**DATA TO EXAMINE:**

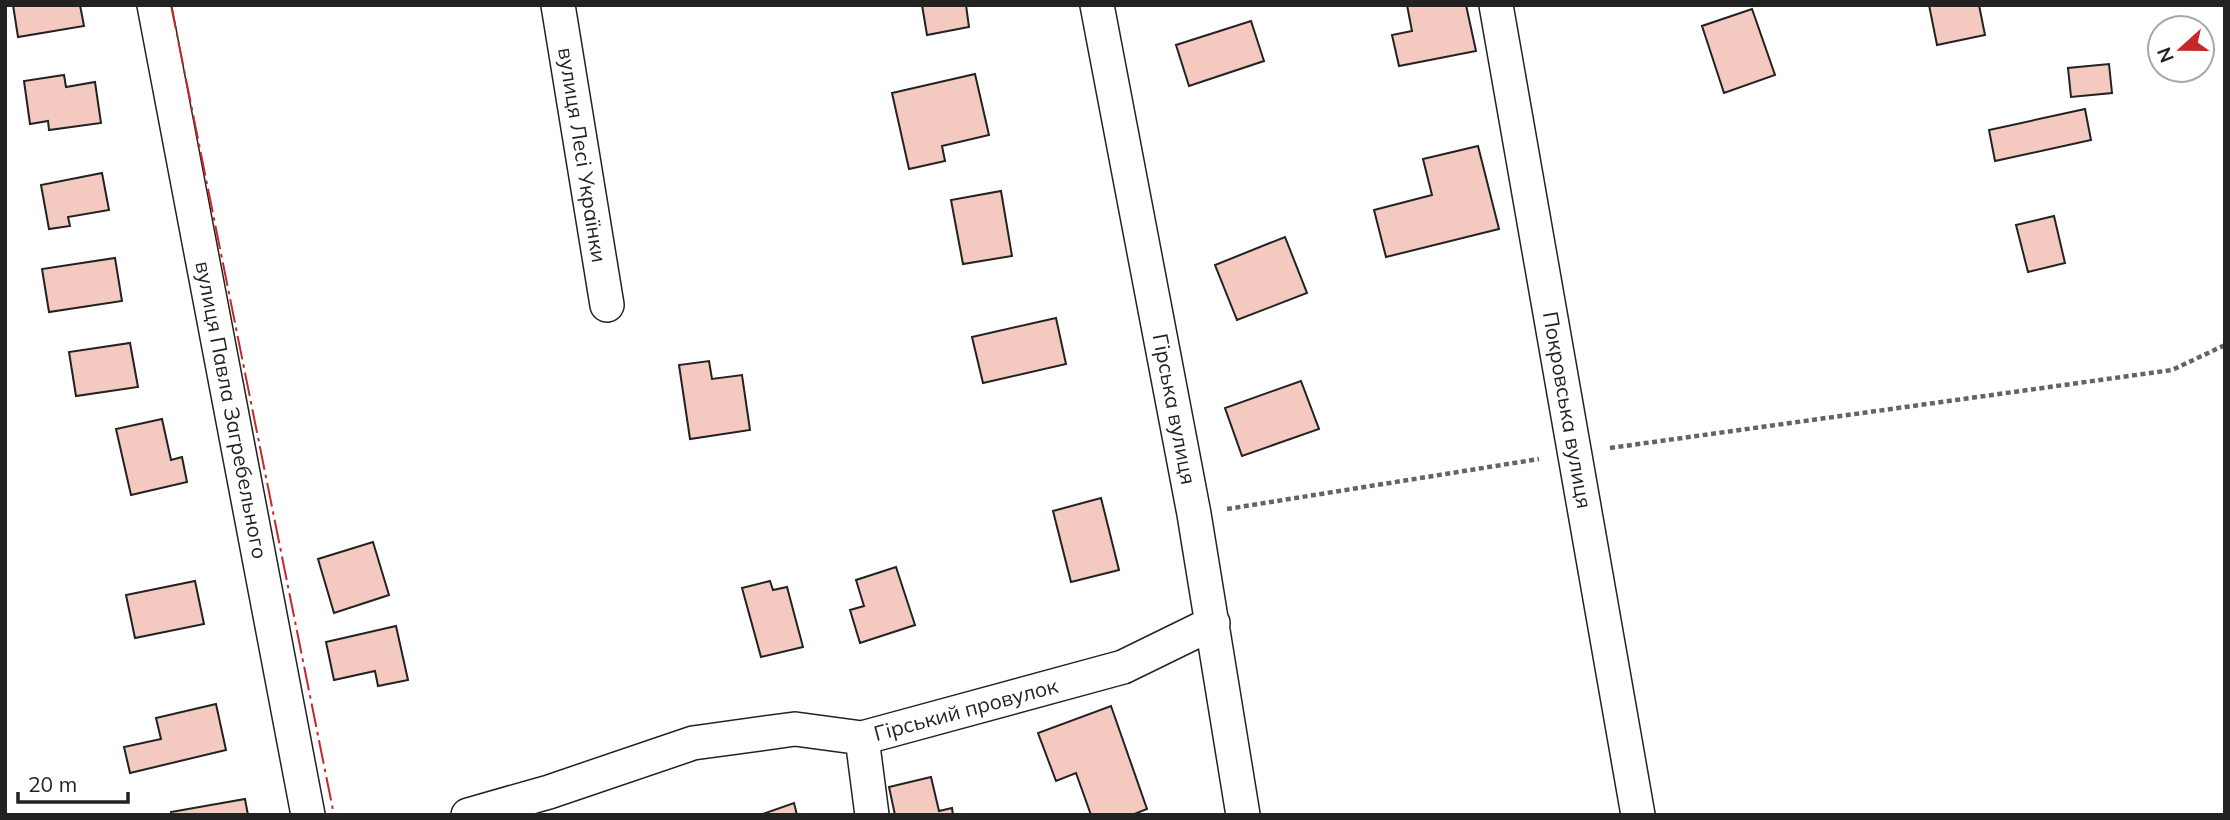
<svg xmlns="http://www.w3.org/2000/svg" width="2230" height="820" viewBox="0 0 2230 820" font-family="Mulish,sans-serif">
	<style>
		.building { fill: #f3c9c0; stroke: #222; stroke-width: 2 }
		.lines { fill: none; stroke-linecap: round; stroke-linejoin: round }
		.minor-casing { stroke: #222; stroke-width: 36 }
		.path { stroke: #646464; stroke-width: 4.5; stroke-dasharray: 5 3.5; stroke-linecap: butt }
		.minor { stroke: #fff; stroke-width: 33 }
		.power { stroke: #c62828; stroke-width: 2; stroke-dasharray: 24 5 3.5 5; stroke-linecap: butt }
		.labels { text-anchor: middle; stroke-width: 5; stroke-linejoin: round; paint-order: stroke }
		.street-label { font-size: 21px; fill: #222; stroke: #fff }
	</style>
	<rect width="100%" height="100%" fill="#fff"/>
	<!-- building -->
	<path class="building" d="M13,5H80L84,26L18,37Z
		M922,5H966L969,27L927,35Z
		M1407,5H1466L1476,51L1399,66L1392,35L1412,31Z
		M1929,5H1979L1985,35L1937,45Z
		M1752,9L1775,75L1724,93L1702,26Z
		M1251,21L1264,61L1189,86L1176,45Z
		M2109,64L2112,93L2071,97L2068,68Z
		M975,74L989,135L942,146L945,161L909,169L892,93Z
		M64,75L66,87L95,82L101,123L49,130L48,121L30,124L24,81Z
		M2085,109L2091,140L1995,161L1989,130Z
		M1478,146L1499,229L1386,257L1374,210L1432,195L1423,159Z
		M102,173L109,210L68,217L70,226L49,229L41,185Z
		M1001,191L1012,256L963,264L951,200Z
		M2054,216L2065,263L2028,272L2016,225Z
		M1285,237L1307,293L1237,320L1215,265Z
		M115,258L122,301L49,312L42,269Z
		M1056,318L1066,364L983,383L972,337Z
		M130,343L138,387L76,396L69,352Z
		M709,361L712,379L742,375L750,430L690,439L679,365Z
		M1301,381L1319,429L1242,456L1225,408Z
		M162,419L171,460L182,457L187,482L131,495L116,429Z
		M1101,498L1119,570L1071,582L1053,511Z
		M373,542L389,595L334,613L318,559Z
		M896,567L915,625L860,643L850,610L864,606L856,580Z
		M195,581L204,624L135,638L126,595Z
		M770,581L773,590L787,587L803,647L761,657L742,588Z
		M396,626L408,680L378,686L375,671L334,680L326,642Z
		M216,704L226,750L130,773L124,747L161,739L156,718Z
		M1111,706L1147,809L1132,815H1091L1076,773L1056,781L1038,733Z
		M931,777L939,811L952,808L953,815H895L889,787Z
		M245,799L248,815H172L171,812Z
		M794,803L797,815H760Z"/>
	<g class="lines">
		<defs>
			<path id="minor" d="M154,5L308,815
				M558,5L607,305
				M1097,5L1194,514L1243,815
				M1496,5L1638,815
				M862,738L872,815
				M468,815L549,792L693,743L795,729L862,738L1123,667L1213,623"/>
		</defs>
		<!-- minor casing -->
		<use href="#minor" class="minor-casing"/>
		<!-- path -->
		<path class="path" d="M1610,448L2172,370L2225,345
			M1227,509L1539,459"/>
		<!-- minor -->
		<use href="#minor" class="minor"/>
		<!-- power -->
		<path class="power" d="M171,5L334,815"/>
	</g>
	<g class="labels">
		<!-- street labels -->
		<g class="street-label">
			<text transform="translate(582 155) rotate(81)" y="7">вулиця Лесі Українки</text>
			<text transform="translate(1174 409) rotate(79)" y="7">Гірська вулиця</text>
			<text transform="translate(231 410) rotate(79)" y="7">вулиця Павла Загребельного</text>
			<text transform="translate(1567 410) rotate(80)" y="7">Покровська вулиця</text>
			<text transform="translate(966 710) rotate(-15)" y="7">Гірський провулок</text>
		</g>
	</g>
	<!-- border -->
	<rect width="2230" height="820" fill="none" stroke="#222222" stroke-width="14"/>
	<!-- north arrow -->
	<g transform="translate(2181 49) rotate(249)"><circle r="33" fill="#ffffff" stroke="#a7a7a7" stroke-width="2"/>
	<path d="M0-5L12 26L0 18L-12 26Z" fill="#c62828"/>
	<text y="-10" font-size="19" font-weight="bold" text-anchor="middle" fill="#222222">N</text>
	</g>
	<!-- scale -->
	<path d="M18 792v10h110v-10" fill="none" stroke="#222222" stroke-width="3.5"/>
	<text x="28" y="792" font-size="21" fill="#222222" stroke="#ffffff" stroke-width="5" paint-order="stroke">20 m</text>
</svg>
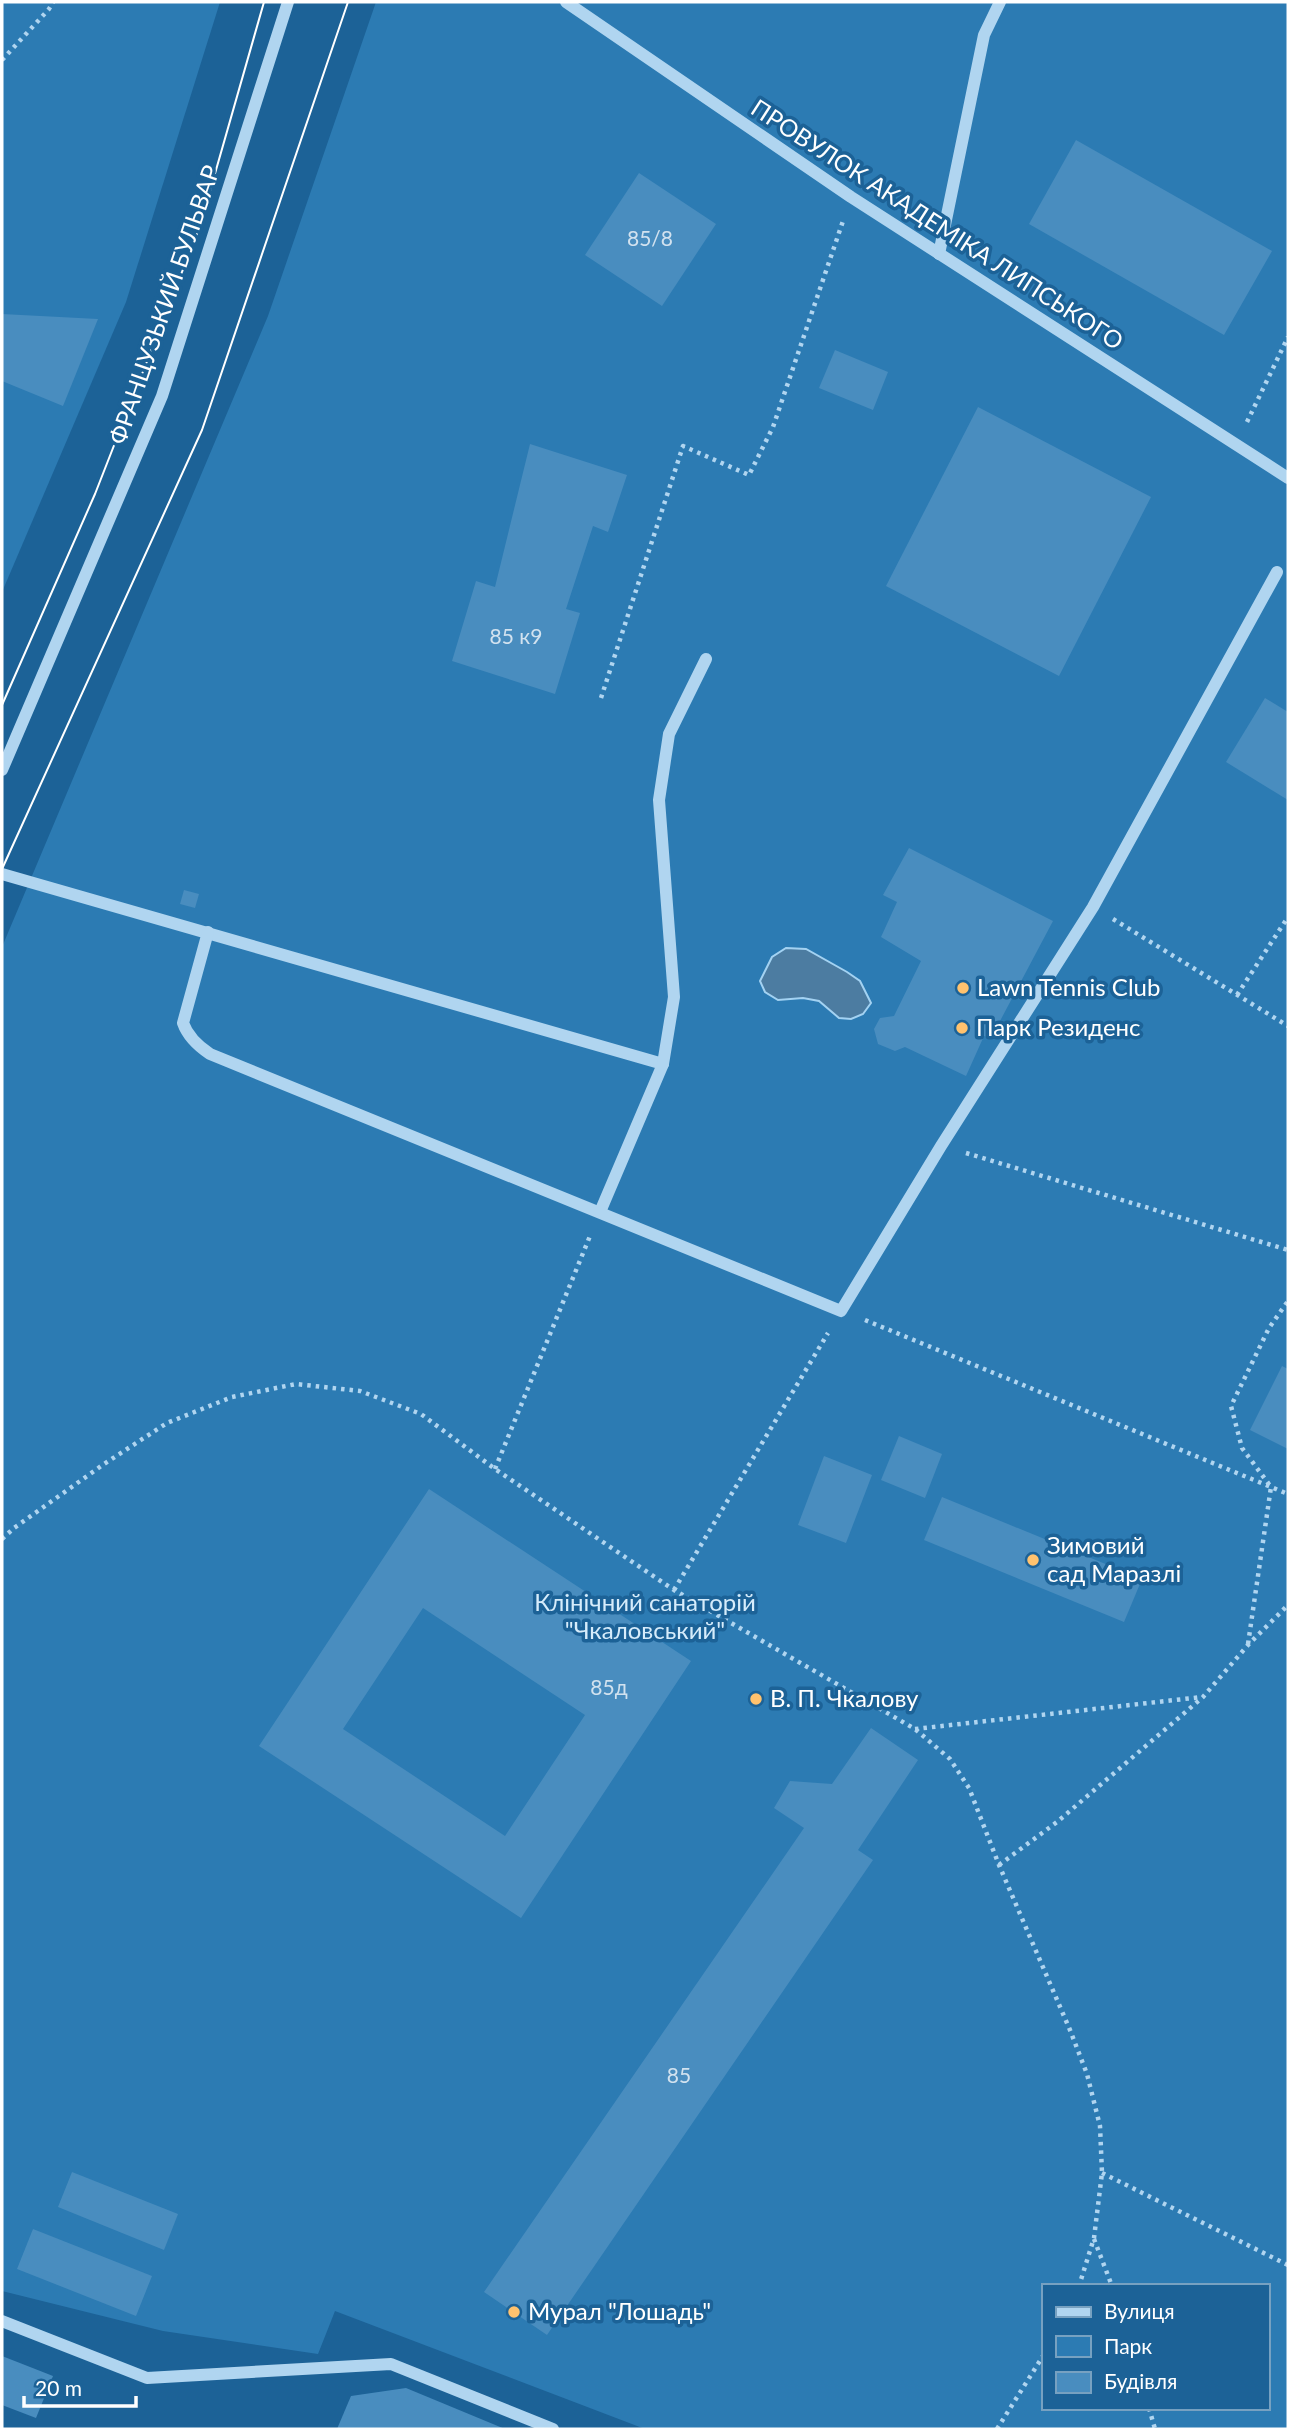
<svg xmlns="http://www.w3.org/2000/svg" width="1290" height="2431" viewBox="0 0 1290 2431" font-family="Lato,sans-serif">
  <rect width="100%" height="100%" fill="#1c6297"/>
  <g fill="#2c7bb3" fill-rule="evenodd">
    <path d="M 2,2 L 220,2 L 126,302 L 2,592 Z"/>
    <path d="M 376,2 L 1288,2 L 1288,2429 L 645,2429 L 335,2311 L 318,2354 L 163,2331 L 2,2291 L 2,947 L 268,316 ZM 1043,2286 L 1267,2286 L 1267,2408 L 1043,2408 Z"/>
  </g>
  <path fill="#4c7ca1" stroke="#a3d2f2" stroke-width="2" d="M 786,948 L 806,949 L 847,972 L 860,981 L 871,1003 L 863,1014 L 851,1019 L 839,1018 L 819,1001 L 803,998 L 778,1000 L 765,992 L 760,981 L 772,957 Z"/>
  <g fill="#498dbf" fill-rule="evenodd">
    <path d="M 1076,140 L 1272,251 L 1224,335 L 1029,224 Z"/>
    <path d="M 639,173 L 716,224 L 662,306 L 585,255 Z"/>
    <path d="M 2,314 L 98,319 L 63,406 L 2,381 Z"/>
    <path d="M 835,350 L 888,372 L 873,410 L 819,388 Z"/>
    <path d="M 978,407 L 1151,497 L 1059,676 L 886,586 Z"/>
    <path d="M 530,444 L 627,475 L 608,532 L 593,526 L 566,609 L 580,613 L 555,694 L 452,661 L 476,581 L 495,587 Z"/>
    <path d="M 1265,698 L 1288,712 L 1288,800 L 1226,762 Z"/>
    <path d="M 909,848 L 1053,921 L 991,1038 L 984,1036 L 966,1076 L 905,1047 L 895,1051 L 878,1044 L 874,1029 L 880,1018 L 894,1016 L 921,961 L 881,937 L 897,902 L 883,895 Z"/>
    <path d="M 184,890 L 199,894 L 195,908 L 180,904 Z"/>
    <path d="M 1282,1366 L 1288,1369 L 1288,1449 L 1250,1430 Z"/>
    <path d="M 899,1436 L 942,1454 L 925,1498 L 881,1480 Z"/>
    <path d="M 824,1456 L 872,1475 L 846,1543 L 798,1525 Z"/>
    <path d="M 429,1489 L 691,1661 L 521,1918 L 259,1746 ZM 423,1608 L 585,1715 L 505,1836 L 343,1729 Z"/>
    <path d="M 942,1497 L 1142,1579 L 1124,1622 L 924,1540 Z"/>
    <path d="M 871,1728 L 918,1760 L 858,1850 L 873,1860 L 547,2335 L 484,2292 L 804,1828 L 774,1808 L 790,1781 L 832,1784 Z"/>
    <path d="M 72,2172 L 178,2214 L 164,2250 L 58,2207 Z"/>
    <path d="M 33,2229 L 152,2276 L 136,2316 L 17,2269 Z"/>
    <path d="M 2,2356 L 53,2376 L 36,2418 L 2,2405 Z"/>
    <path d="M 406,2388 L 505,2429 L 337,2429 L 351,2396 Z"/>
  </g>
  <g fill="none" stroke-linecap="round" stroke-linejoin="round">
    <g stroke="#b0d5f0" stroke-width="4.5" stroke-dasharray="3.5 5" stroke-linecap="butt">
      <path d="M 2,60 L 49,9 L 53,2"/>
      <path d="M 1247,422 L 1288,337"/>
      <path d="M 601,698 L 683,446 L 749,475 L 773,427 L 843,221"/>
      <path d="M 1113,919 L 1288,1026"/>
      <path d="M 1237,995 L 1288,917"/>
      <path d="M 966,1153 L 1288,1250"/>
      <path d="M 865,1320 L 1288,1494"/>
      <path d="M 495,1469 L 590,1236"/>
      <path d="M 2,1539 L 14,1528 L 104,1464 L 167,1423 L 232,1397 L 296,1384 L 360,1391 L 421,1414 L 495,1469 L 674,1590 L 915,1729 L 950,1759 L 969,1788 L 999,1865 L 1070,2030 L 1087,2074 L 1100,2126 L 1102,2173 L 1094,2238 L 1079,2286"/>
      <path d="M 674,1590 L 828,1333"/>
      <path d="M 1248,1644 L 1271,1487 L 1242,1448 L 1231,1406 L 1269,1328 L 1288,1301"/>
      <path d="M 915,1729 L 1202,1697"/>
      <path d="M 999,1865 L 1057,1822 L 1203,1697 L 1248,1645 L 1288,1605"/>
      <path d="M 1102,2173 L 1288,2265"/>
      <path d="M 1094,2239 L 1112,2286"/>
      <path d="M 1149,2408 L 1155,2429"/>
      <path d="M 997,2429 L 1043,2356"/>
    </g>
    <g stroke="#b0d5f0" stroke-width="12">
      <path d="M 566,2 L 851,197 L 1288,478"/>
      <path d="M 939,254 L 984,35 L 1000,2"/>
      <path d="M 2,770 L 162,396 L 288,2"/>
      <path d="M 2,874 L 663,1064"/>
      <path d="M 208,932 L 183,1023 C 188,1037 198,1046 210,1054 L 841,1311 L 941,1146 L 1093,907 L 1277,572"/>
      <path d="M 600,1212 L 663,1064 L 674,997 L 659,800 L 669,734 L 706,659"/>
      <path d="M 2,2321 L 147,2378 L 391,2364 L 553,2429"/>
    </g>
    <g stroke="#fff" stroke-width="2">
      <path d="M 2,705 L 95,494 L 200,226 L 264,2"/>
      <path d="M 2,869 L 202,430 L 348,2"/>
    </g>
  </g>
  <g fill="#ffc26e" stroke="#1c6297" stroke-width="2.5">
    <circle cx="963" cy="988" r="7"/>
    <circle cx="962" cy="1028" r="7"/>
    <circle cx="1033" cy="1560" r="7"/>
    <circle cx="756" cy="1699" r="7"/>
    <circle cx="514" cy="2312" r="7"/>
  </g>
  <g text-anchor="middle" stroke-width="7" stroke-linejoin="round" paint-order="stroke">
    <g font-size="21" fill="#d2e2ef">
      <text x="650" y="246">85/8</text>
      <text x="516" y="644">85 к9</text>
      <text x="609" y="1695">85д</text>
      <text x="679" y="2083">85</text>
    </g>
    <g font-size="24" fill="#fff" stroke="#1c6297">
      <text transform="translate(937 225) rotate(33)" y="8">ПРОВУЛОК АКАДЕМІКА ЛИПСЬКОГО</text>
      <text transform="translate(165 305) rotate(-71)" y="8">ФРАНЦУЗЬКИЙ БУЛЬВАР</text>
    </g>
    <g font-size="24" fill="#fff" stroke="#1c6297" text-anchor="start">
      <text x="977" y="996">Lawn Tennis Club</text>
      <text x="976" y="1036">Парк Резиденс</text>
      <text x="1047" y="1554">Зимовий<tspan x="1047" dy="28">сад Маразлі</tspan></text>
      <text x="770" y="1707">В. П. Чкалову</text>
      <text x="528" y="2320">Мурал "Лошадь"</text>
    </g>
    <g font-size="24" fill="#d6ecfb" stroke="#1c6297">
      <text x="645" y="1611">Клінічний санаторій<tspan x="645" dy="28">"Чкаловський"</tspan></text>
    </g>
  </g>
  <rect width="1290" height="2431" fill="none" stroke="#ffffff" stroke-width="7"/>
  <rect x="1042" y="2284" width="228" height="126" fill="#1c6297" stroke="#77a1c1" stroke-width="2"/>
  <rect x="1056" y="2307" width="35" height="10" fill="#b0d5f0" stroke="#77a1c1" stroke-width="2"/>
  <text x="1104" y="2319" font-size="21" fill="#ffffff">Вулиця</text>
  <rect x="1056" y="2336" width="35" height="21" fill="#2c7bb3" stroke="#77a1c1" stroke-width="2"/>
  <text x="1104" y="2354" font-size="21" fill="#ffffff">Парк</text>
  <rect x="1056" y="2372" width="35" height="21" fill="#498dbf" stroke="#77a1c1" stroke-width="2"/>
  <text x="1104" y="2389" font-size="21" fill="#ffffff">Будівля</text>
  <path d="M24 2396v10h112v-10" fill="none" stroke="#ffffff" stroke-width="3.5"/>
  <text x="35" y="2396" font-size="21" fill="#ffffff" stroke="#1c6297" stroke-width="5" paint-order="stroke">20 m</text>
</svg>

**EXERCISE DESCRIPTION:** Within the entries above, find the string "lines" and return each line that holds it.

**FINISHED EXERCISE:**
		.lines { fill: none; stroke-linecap: round; stroke-linejoin: round }
	<g class="lines">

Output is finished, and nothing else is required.